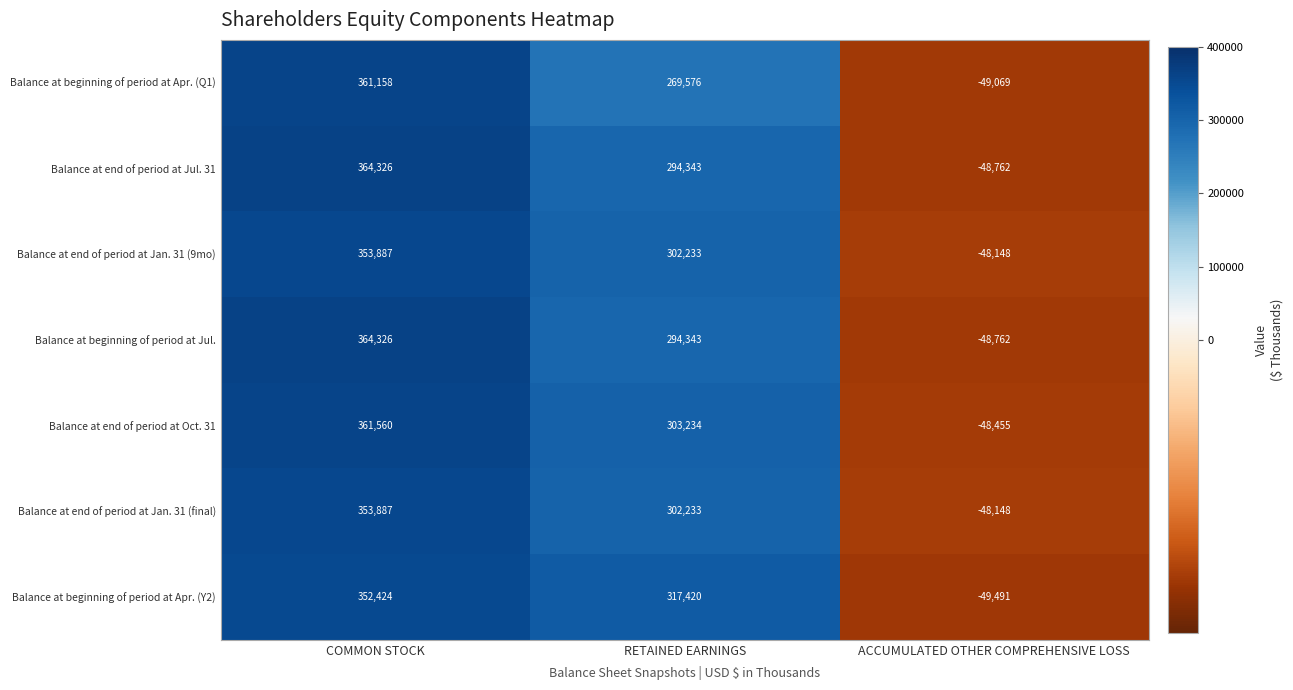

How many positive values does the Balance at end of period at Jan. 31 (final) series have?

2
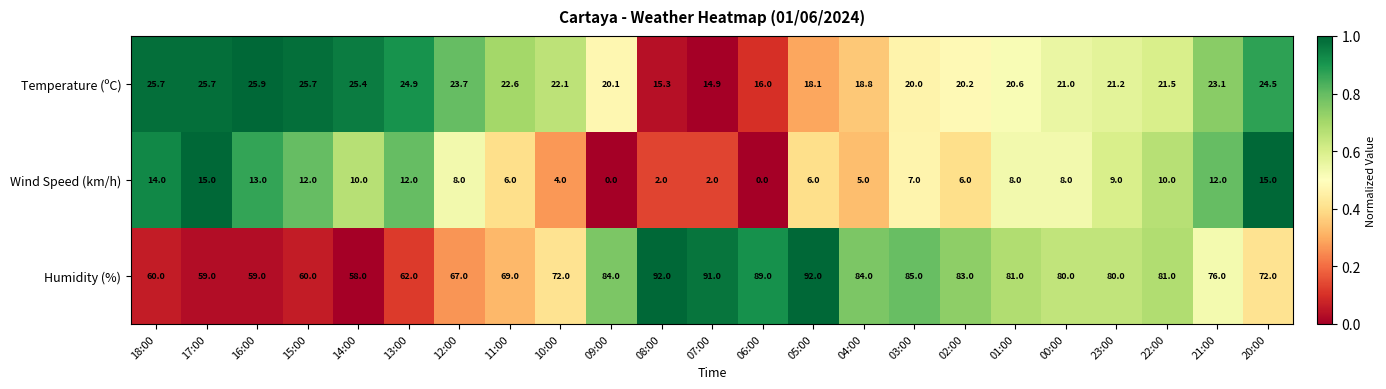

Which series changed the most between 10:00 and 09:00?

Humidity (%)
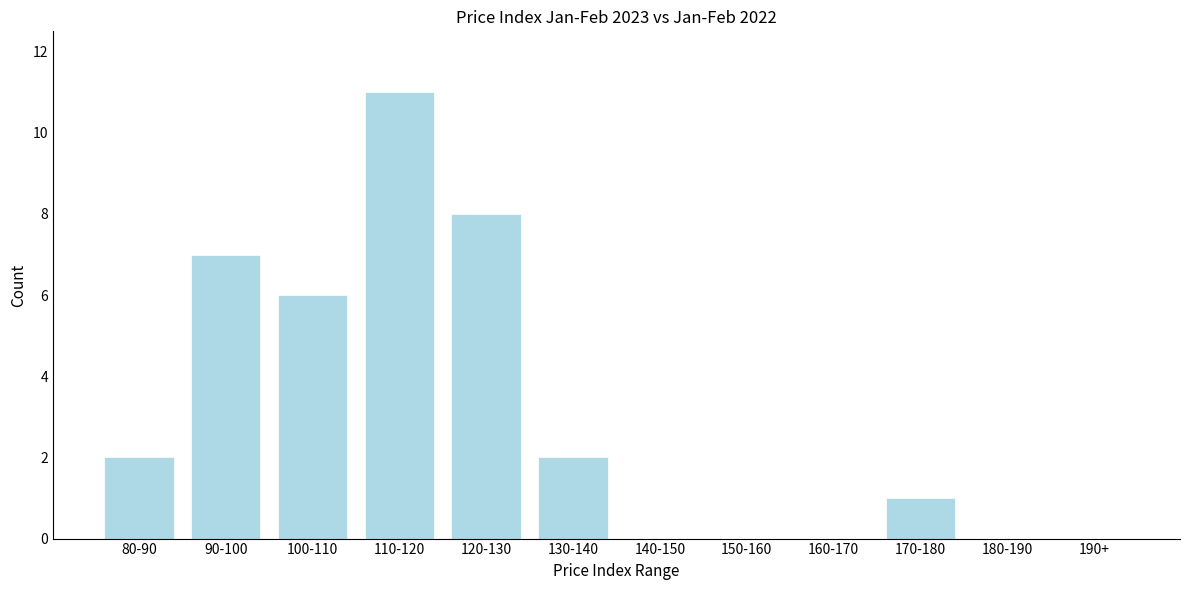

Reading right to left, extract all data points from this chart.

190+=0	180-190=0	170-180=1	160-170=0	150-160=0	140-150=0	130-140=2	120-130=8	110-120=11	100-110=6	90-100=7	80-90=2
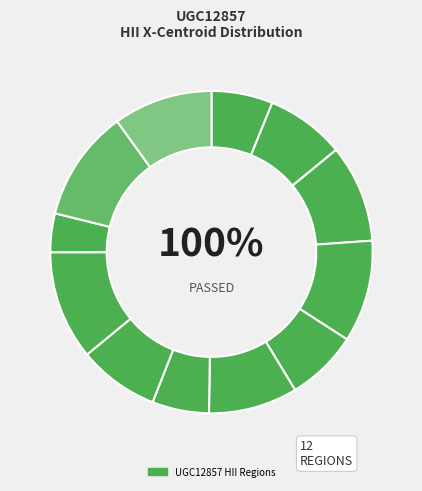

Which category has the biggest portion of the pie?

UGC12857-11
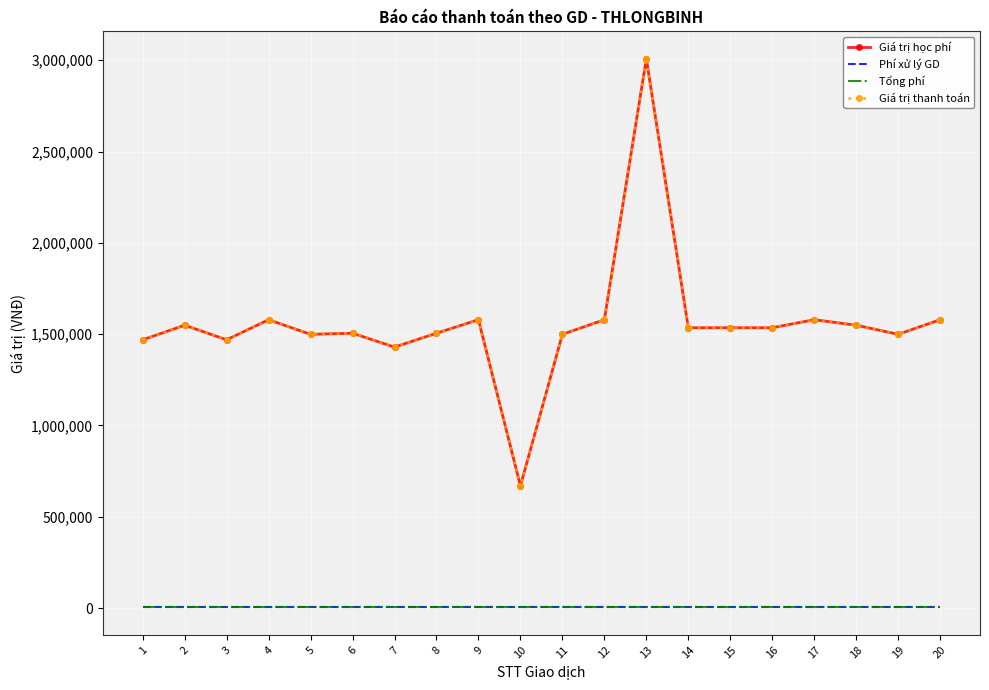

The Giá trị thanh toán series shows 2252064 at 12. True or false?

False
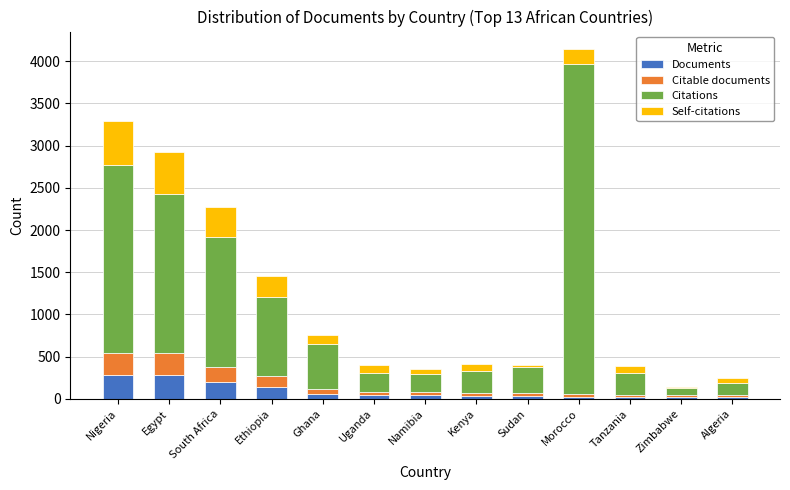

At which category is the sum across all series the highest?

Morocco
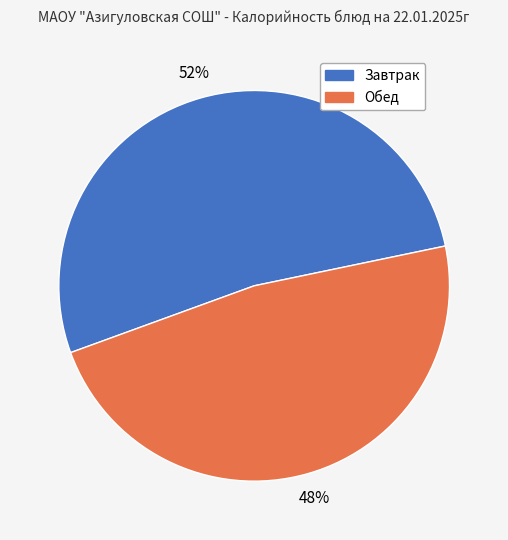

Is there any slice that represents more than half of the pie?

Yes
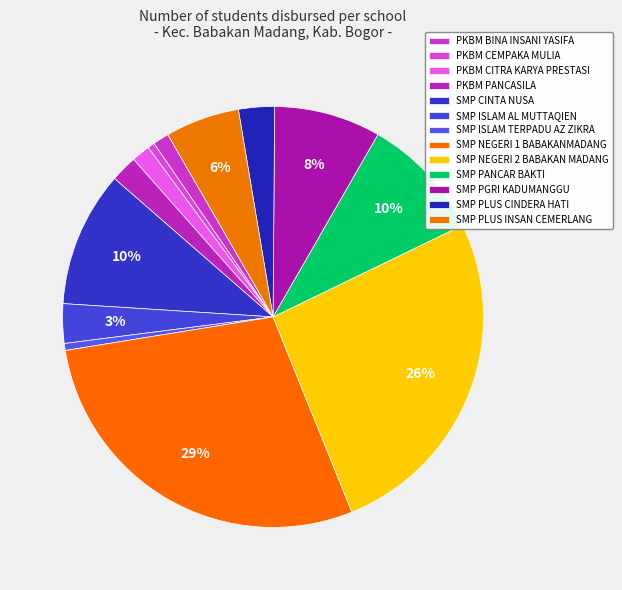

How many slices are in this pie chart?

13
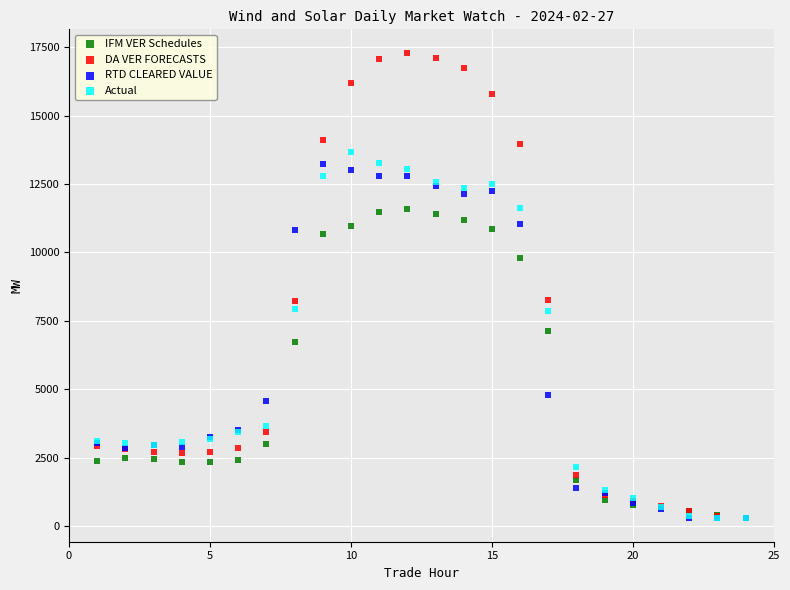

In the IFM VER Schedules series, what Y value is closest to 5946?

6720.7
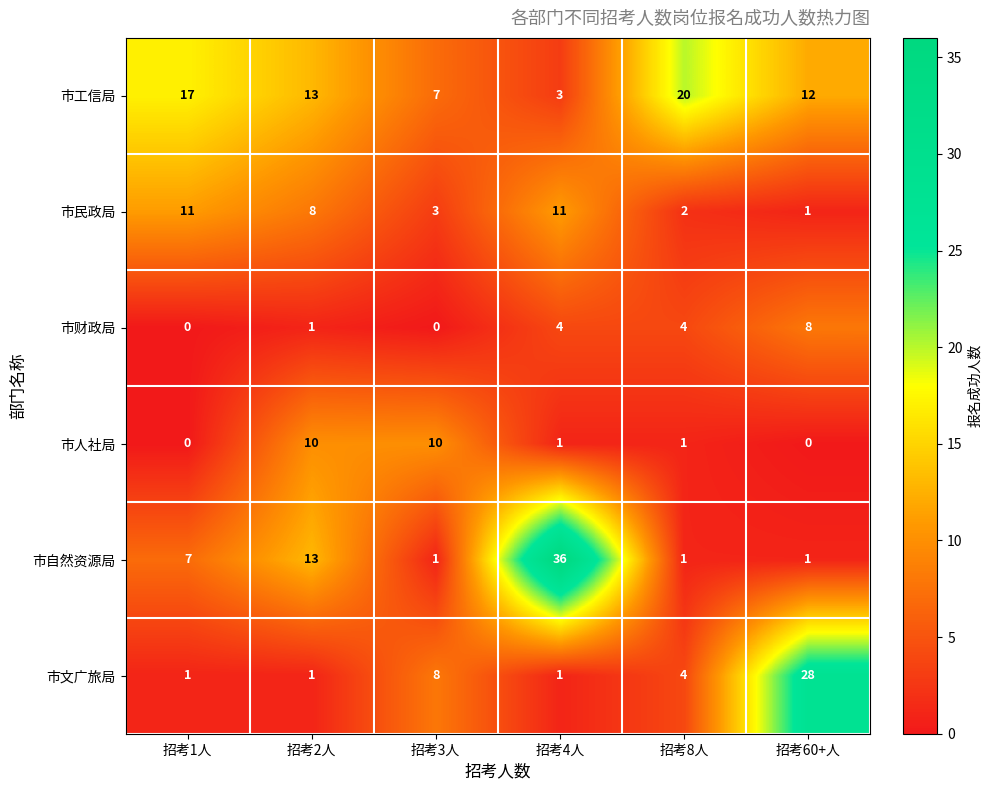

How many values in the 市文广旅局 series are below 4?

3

==========

Write out all of the records above word for word, omitting the pictures.

How many positive values does the Balance at end of period at Jan. 31 (final) series have?

2

Which series changed the most between 10:00 and 09:00?

Humidity (%)

Reading right to left, extract all data points from this chart.

190+=0	180-190=0	170-180=1	160-170=0	150-160=0	140-150=0	130-140=2	120-130=8	110-120=11	100-110=6	90-100=7	80-90=2

Which category has the biggest portion of the pie?

UGC12857-11

The Giá trị thanh toán series shows 2252064 at 12. True or false?

False

At which category is the sum across all series the highest?

Morocco

Is there any slice that represents more than half of the pie?

Yes

How many slices are in this pie chart?

13

In the IFM VER Schedules series, what Y value is closest to 5946?

6720.7

How many values in the 市文广旅局 series are below 4?

3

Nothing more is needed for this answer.